Speculation in the Middle East is intensifying about the apparent assassination of a powerful figure within the Syrian president’s inner circle, and Syria observers say the incident could prove a “source of embarrassment” to the once all-powerful Assad regime.

Syrian officials made no comment yesterday about the death of Brigadier General Mohammad Suleiman, whose title as a Baath Party leader betrayed none of his considerable power. The 49-year-old Suleiman, who grew up with President al-Assad and his brothers, is said to have held such sensitive military positions as point man on Lebanon and Hezbollah and chief of a nascent Syrian nuclear facility that was bombed last September, reportedly by Israel.

A dissident group led by an exiled former Syrian vice president, Abdul-Halim Khaddam, said that on Friday night, a sniper shot Suleiman from a yacht near the port city of Tartous.

The president’s brother Maher al-Assad and brother-in-law Assef Shawkat attended his funeral Sunday. Both men have been accused in U.N. reports of involvement in the killing of a former Lebanese prime minister, Rafik Hariri.

Israel would not risk a war with Syria by killing Suleiman amid ongoing indirect peace talks with Damascus, an anonymous Israeli told the British television network Sky News. “An Iranian spy might be killed in Lebanon, a Hezbollah guy in Syria, but not a Syrian in Syria with a sniper,” the source said.

One Syrian opposition group, the Reform Party of Syria, said it had nothing to do with the killing but that other opponents of the regime could be responsible. Hezbollah officials were uncharacteristically quiet, while Mr. Assad was on a state visit to Iran yesterday, where neither he nor his hosts mentioned Suleiman. The killing went unreported in Syria’s state-controlled press.

Among the suspects in Suleiman’s assassination are Israel, which could have been trying to avert a future military attack led by Suleiman, or seeking revenge for his role in supplying arms to Hezbollah during the 2006 war; Hezbollah, as revenge for the assassination in Damascus of its operations commander, Imad Mughniyeh, a close associate of Suleiman; Iran, for the same reason, or because of possible negligence in defending the bombed nuclear facility; elements within the Assad regime, as part of a power struggle, or out of fear that Suleiman knew too much about the Hariri killing, and dissident Syrian groups.
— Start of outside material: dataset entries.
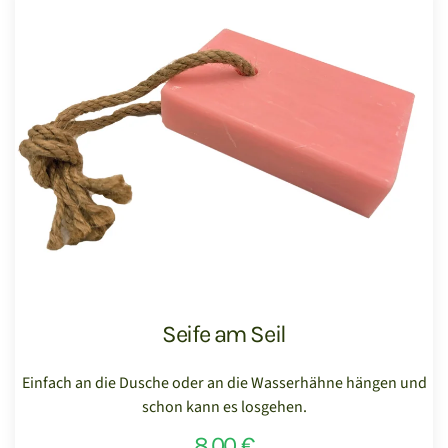
Seife am Seil
Einfach an die Dusche oder an die Wasserhähne hängen und
schon kann es losgehen.
8,00 €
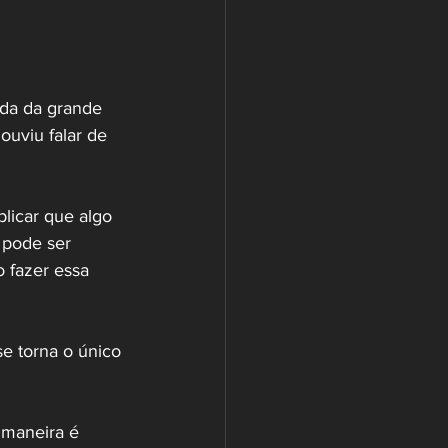
ida da grande 
ouviu falar de 
licar que algo 
 pode ser 
 fazer essa 
e torna o único 
maneira é 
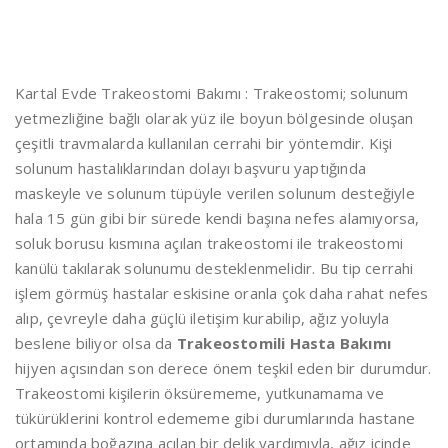
Kartal Evde Trakeostomi Bakımı : Trakeostomi; solunum
yetmezliğine bağlı olarak yüz ile boyun bölgesinde oluşan
çeşitli travmalarda kullanılan cerrahi bir yöntemdir. Kişi
solunum hastalıklarından dolayı başvuru yaptığında
maskeyle ve solunum tüpüyle verilen solunum desteğiyle
hala 15 gün gibi bir sürede kendi başına nefes alamıyorsa,
soluk borusu kısmına açılan trakeostomi ile trakeostomi
kanülü takılarak solunumu desteklenmelidir. Bu tip cerrahi
işlem görmüş hastalar eskisine oranla çok daha rahat nefes
alıp, çevreyle daha güçlü iletişim kurabilip, ağız yoluyla
beslene biliyor olsa da
Trakeostomili Hasta Bakımı
hijyen açısından son derece önem teşkil eden bir durumdur.
Trakeostomi kişilerin öksürememe, yutkunamama ve
tükürüklerini kontrol edememe gibi durumlarında hastane
ortamında boğazına açılan bir delik yardımıyla, ağız içinde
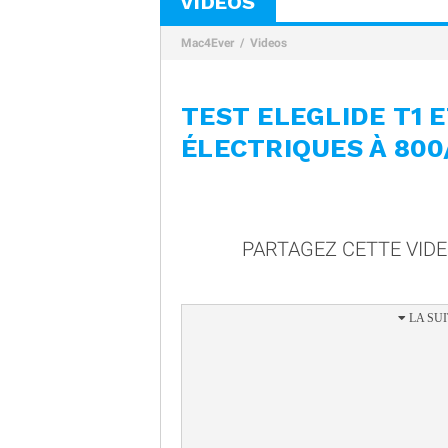
VIDÉOS
Mac4Ever
Videos
TEST ELEGLIDE T1 E
ÉLECTRIQUES À 800
PARTAGEZ CETTE VID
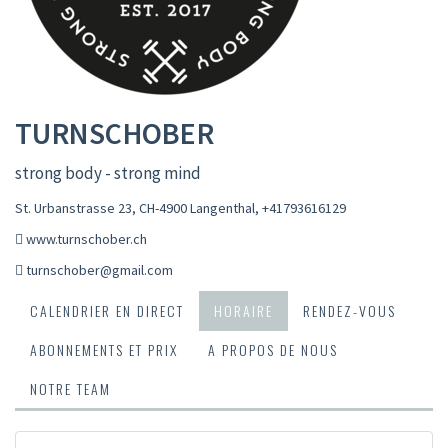
TURNSCHOBER
strong body - strong mind
St. Urbanstrasse 23, CH-4900 Langenthal
,
+41793616129
www.turnschober.ch
turnschober@gmail.com
CALENDRIER EN DIRECT
HORAIRE
RENDEZ-VOUS
ABONNEMENTS ET PRIX
A PROPOS DE NOUS
NOTRE TEAM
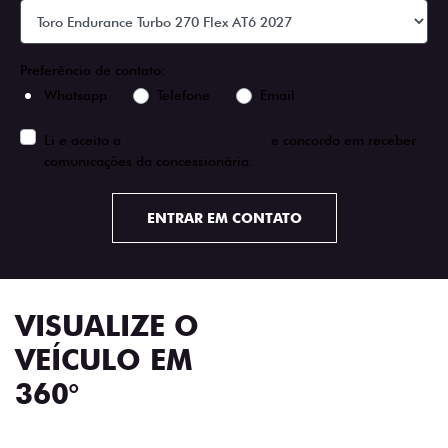
Preferência de contato:
Whatsapp
Telefone
Email
Li e aceito a
Política de Privacidade
e concordo em receber
comunicações da concessionária.
ENTRAR EM CONTATO
VISUALIZE O
VEÍCULO EM
360°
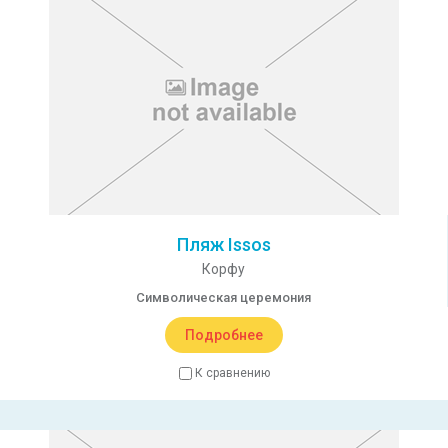
Пляж Issos
Корфу
Символическая церемония
Подробнее
К сравнению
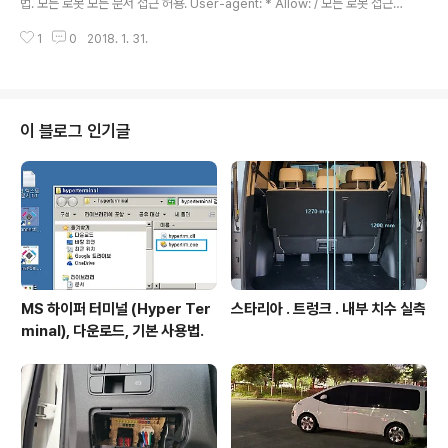
법. 모든 로봇 모든 문서 접근 허용. User-agent: * Allow: / 모든 로봇 접근
그림) 기타 유튜브 동영상 표시 옵션 설정하는법. 3. 상기
금지. User-agent: * Disallow: / 모든 로봇 특정 폴더 접근 금지. - 접근금지
동일창의 탭 Embed 에서(아래그림 파란색 박스). 3.1 주
1
0
2018. 1. 31.
폴더를모두 나열하면 된다. User-agent: * Disallow: /tmp/Disallow: /tes
소뒤에 ?rel=0&s..
t/ 모든 로봇 특정파일 접근차단. User-agent: * Disallow: /tmp/index.ht
m 구문 조합예.User-agent: * Disallow: /tmp/index.htmDisallow: /tes
t/ ///1627.
이 블로그 인기글
MS 하이퍼 터미널 (Hyper Ter
스타리아 . 트렁크 . 내부 치수 실측
minal), 다운로드, 기본 사용법.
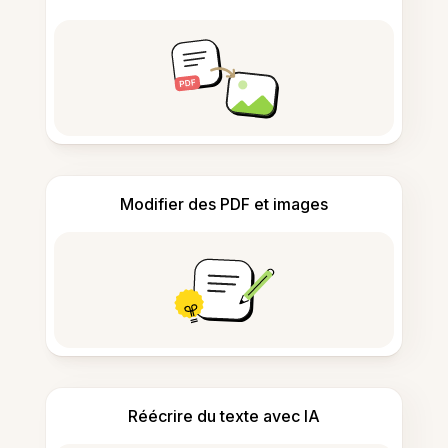
Modifier des PDF et images
Réécrire du texte avec IA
“Nothing would surprise me,” the director of Middle Eastern studies at Tel Aviv University’s Moshe Dayan Center, Eyal Zisser, said.

In contrast to the regime of Saddam Hussein in Iraq, the Syrian leadership, which runs the country like a “Mafia family,” has not killed its insiders, Mr. Zisser said. “Suleiman was certainly one of a handful of people who helped Assad control Syria,” he said. “This is a source of embarrassment for the regime, especially coming after the nuclear plant bombing and the Mughniyeh assassination.”

“I cannot underestimate his importance,” the president of the Washington-based Reform Party, Farid Ghadry, said of Suleiman. “We are not involved,” he added, though he did not rule out other dissident groups as being behind the killing.